You see what I mean? Ain't no reason at all to go to the cosine one until I figure out what's wrong with this simple one. So we get this one right, we are poke-a-poke. Got other things to do though. Will look at it later.

 

[jackmell]

yeah fine, got it, poke-a-poke. Hope everyone watching me struggle with this learns the lesson: sometimes it's best to work on something else (not work on the problem), in order to solve the problem.

Now, what's up with the guy who started this anyway?

 

[LCKurtz]

. . . hate when I can't solve something I feel I'm capable of solving. Got an idea though: How about we just look at solving the volume equivalent of a 5x5x5 cube:

$$\int_0^5 \int_x^5 \int_x^5 dtdudx=\frac{125}{3}$$

and when I do what I did above I get:

$$\int_0^5\int_0^u\int_0^t dxdtdu=\frac{125}{6}$$

You see what I mean? Ain't no reason at all to go to the cosine one until I figure out what's wrong with this simple one. So we get this one right, we are poke-a-poke. Got other things to do though. Will look at it later.

It isn't so simple and you need a good picture to get it correct. I have changed $t$ to $z$ and $u$ to $y$ so the axes seem more familiar. So your integral is$$
\int_0^5\int_0^y\int_0^z dxdzdy$$The difficulty arises when you integrate in the $x$ direction first. So the rectangle in the $yz$ plane is the "ground" and the slanted planes form the "roof". The problem is that when you move from the $yz$ plane in the $x$ direction, you don't hit just one of the slanted planes. Sometimes you hit the plane $x=z$ and sometimes you hit $x=y$. It depends on whether $z > y$ or $z<y$ in the $zy$ plane, so you have to break the integral into two parts.

The correct setup for that order of integration is$$
\int_0^5\int_0^y\int_0^z dxdzdy + \int_0^5\int_y^5\int_0^y dxdzdy$$Notice the $dz$ limits in the two integrals.

[Edit] I see you apparently solved it while I was posting this. Did you do it this way?

 

[jackmell]

[Edit] I see you apparently solved it while I was posting this. Did you do it this way?
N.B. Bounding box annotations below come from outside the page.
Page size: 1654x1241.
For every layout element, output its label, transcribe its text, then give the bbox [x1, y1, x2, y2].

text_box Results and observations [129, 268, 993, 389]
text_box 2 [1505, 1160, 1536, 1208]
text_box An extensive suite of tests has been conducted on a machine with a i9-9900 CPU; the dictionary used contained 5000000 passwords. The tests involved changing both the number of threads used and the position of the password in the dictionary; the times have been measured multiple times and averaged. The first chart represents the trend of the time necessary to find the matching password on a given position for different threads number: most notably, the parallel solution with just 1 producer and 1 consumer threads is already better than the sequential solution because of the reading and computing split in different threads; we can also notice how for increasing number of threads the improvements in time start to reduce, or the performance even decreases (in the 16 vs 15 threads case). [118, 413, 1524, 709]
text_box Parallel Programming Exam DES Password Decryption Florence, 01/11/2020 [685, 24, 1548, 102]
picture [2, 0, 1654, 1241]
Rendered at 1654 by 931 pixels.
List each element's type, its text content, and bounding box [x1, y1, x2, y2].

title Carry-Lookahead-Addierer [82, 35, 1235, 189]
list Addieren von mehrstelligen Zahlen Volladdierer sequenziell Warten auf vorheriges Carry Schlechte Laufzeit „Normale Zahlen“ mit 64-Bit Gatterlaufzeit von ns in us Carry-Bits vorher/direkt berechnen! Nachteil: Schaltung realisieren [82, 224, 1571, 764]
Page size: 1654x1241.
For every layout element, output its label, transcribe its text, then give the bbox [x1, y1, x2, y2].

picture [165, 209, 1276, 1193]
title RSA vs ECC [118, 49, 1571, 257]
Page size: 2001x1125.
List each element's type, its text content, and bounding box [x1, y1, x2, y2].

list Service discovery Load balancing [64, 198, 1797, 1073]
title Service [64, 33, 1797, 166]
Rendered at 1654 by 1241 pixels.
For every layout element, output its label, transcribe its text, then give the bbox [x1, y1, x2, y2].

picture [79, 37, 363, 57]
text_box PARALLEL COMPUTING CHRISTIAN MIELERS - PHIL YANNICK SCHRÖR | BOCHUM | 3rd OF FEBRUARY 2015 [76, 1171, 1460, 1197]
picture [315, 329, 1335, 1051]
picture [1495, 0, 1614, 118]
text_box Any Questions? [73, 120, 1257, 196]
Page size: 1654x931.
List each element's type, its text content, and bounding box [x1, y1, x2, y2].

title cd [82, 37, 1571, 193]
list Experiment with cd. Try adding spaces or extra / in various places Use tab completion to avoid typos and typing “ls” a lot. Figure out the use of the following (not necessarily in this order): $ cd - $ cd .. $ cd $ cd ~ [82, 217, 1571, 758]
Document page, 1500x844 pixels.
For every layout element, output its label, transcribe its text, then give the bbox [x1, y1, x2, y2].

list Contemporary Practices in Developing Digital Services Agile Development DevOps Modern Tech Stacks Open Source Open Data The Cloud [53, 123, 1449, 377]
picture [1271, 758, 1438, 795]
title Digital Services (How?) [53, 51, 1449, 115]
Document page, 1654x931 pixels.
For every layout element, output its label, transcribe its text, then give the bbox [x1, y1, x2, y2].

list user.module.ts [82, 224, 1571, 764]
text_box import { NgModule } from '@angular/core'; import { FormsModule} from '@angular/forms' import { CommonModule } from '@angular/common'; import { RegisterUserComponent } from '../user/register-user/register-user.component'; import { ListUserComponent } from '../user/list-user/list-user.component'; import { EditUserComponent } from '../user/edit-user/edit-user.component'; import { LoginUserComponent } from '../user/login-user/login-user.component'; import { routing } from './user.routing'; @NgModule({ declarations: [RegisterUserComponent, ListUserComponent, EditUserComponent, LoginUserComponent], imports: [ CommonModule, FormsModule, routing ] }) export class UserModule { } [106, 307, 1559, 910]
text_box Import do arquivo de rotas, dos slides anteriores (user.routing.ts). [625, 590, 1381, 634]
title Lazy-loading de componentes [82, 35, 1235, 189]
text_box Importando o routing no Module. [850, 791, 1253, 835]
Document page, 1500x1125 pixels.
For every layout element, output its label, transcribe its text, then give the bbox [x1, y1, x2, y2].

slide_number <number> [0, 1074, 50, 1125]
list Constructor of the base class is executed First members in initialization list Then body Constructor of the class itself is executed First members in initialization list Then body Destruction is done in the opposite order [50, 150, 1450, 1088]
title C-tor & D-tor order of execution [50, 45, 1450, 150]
Yes, it's a pyramid. That's the key. Ok, now IBY, post some really nice pictures showing how it's two integrals, label everything, color-code it, the works. Try and find a machine running Mathematica:

mypolygon = 
  Graphics3D[
   Polygon[{{{0, 0, 0}, {0, 0, 5}, {5, 5, 5}}, {{0, 0, 5}, {5, 5, 
       5}, {0, 5, 5}}, {{0, 0, 0}, {5, 5, 5}, {0, 5, 5}, {0, 5, 0}}}]];
mypoly2 = 
  Graphics3D[Polygon[{{0, 0, 0}, {5, 0, 5}, {5, 5, 5}, {0, 5, 0}}]];
Show[{mypolygon, mypoly2}, PlotRange -> {{0, 5}, {0, 5}, {0, 5}}, 
 AxesLabel -> {Style[x, 25, Bold], Style[y, 25, Bold], 
   Style[z, 25, Bold]}, Axes -> True]

I came up with the same integrals as LC.

Note now it is a simple matter to extrapolate this to the cosine integral, it falls right out.

 

[IBY]

Sorry. This is not from a class, so it is not top priority. It is just something I found while reading. Which is why I don't have Mathematica. The book tells me the answer, and kind of gives a vague description on what the mathematician did. I just want to know how he got that way. Anyways, I will go fiddle with the problem for a while.

 

[andrien]

$$\int _0^{\infty }\int _0^u\int _0^t \cos(t^2-u^2)dxdtdu=1/4 \sqrt{\pi/2}$$
the initial integral in op is well defined.but in this transformed one if you do the x integral get a t,and then do the t integral which gives something like [ exp{iu²}-1] when multiplied with exp(-iu²) and integrated from 0 to ∞ .look out the first term is giving ∞.to get
$$1/4 \sqrt{\pi/2}$$
two limits should be 0 to ∞ and one from 0 to t or 0 to u.